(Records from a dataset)
▼
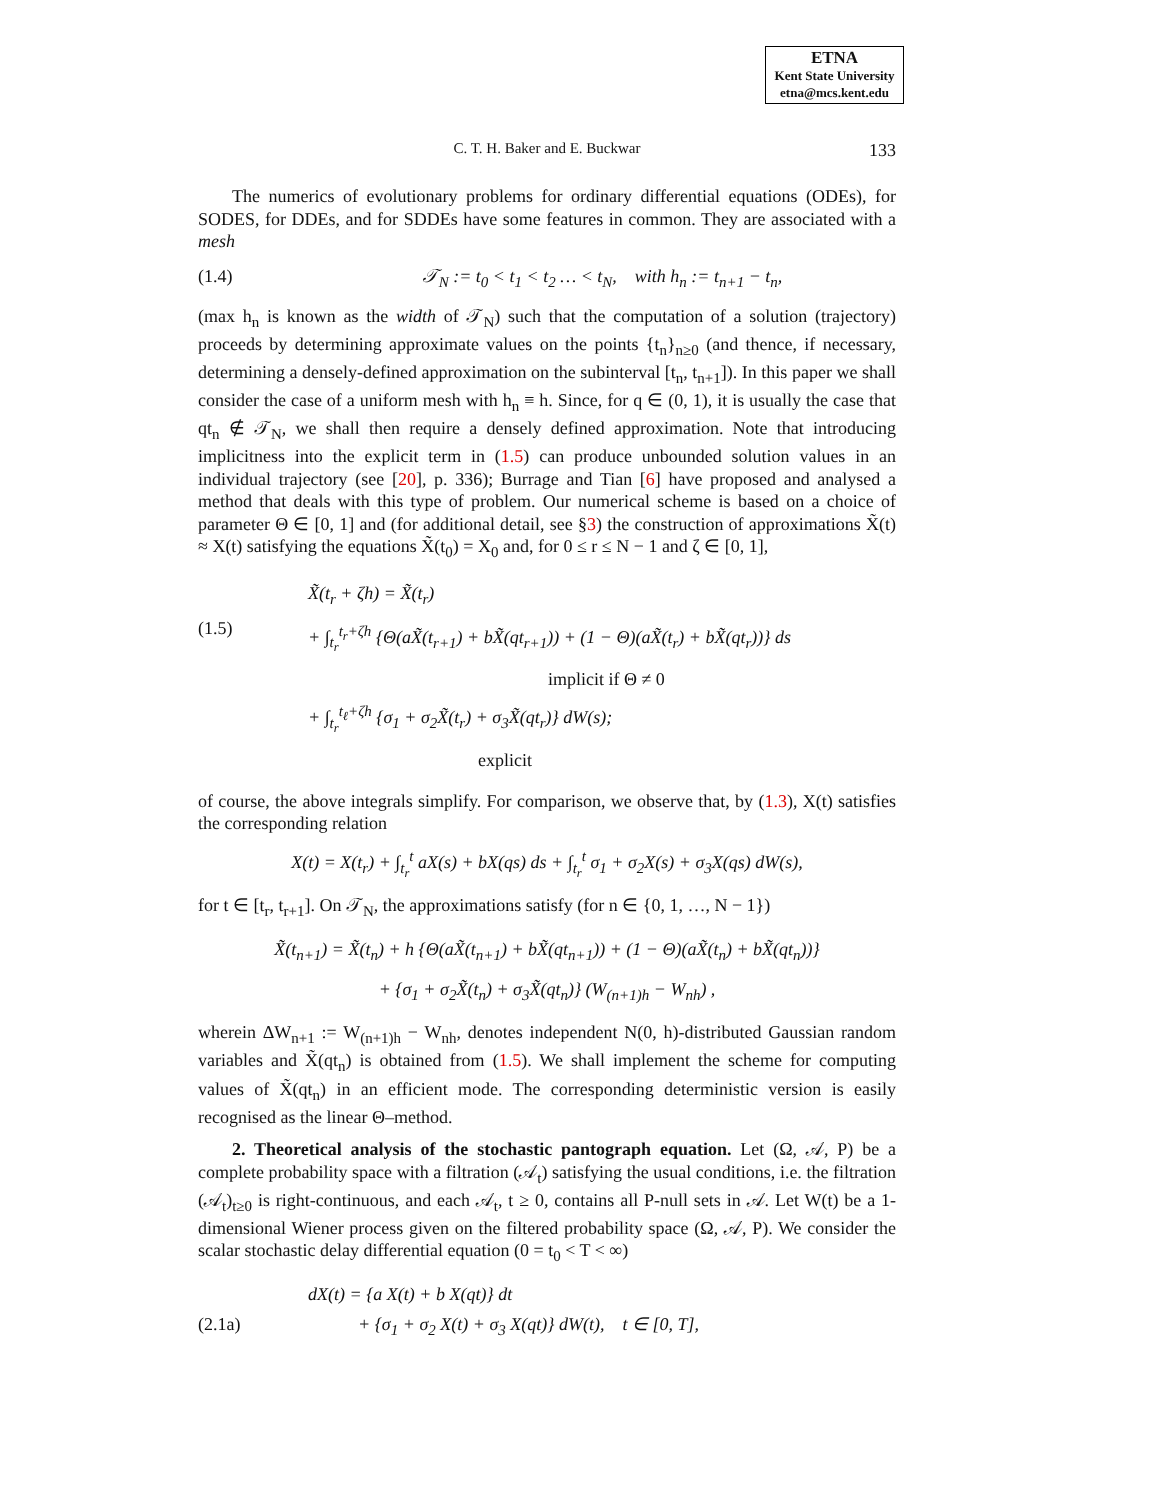ETNA
Kent State University
etna@mcs.kent.edu
C. T. H. Baker and E. Buckwar
133
The numerics of evolutionary problems for ordinary differential equations (ODEs), for SODES, for DDEs, and for SDDEs have some features in common. They are associated with a mesh
(1.4) 𝒯<sub>N</sub> := t<sub>0</sub> < t<sub>1</sub> < t<sub>2</sub> … < t<sub>N</sub>, with h<sub>n</sub> := t<sub>n+1</sub> − t<sub>n</sub>,
(max h<sub>n</sub> is known as the width of 𝒯<sub>N</sub>) such that the computation of a solution (trajectory) proceeds by determining approximate values on the points {t<sub>n</sub>}<sub>n≥0</sub> (and thence, if necessary, determining a densely-defined approximation on the subinterval [t<sub>n</sub>, t<sub>n+1</sub>]). In this paper we shall consider the case of a uniform mesh with h<sub>n</sub> ≡ h. Since, for q ∈ (0, 1), it is usually the case that qt<sub>n</sub> ∉ 𝒯<sub>N</sub>, we shall then require a densely defined approximation. Note that introducing implicitness into the explicit term in (1.5) can produce unbounded solution values in an individual trajectory (see [20], p. 336); Burrage and Tian [6] have proposed and analysed a method that deals with this type of problem. Our numerical scheme is based on a choice of parameter Θ ∈ [0, 1] and (for additional detail, see §3) the construction of approximations X̃(t) ≈ X(t) satisfying the equations X̃(t<sub>0</sub>) = X<sub>0</sub> and, for 0 ≤ r ≤ N − 1 and ζ ∈ [0, 1],
(1.5) X̃(t<sub>r</sub> + ζh) = X̃(t<sub>r</sub>)
+ ∫<sub>t<sub>r</sub></sub><sup>t<sub>r</sub>+ζh</sup> {Θ(aX̃(t<sub>r+1</sub>) + bX̃(qt<sub>r+1</sub>)) + (1 − Θ)(aX̃(t<sub>r</sub>) + bX̃(qt<sub>r</sub>))} ds
implicit if Θ ≠ 0
+ ∫<sub>t<sub>r</sub></sub><sup>t<sub>ℓ</sub>+ζh</sup> {σ<sub>1</sub> + σ<sub>2</sub>X̃(t<sub>r</sub>) + σ<sub>3</sub>X̃(qt<sub>r</sub>)} dW(s);
explicit
of course, the above integrals simplify. For comparison, we observe that, by (1.3), X(t) satisfies the corresponding relation
X(t) = X(t<sub>r</sub>) + ∫<sub>t<sub>r</sub></sub><sup>t</sup> aX(s) + bX(qs) ds + ∫<sub>t<sub>r</sub></sub><sup>t</sup> σ<sub>1</sub> + σ<sub>2</sub>X(s) + σ<sub>3</sub>X(qs) dW(s),
for t ∈ [t<sub>r</sub>, t<sub>r+1</sub>]. On 𝒯<sub>N</sub>, the approximations satisfy (for n ∈ {0, 1, …, N − 1})
X̃(t<sub>n+1</sub>) = X̃(t<sub>n</sub>) + h {Θ(aX̃(t<sub>n+1</sub>) + bX̃(qt<sub>n+1</sub>)) + (1 − Θ)(aX̃(t<sub>n</sub>) + bX̃(qt<sub>n</sub>))}
+ {σ<sub>1</sub> + σ<sub>2</sub>X̃(t<sub>n</sub>) + σ<sub>3</sub>X̃(qt<sub>n</sub>)} (W<sub>(n+1)h</sub> − W<sub>nh</sub>) ,
wherein ΔW<sub>n+1</sub> := W<sub>(n+1)h</sub> − W<sub>nh</sub>, denotes independent N(0, h)-distributed Gaussian random variables and X̃(qt<sub>n</sub>) is obtained from (1.5). We shall implement the scheme for computing values of X̃(qt<sub>n</sub>) in an efficient mode. The corresponding deterministic version is easily recognised as the linear Θ–method.
2. Theoretical analysis of the stochastic pantograph equation. Let (Ω, 𝒜, P) be a complete probability space with a filtration (𝒜<sub>t</sub>) satisfying the usual conditions, i.e. the filtration (𝒜<sub>t</sub>)<sub>t≥0</sub> is right-continuous, and each 𝒜<sub>t</sub>, t ≥ 0, contains all P-null sets in 𝒜. Let W(t) be a 1-dimensional Wiener process given on the filtered probability space (Ω, 𝒜, P). We consider the scalar stochastic delay differential equation (0 = t<sub>0</sub> < T < ∞)
(2.1a) dX(t) = {a X(t) + b X(qt)} dt
+ {σ<sub>1</sub> + σ<sub>2</sub> X(t) + σ<sub>3</sub> X(qt)} dW(t), t ∈ [0, T],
▲
Look above for the line with "for t ∈ [t<sub>r</sub>, t<sub>r+1</sub>]." and the line with "X̃(t<sub>n+1</sub>) = X̃(t<sub>n</sub>)". Write out those two lines and all the lines between them, exactly, and no others.

for t ∈ [t<sub>r</sub>, t<sub>r+1</sub>]. On 𝒯<sub>N</sub>, the approximations satisfy (for n ∈ {0, 1, …, N − 1})
X̃(t<sub>n+1</sub>) = X̃(t<sub>n</sub>) + h {Θ(aX̃(t<sub>n+1</sub>) + bX̃(qt<sub>n+1</sub>)) + (1 − Θ)(aX̃(t<sub>n</sub>) + bX̃(qt<sub>n</sub>))}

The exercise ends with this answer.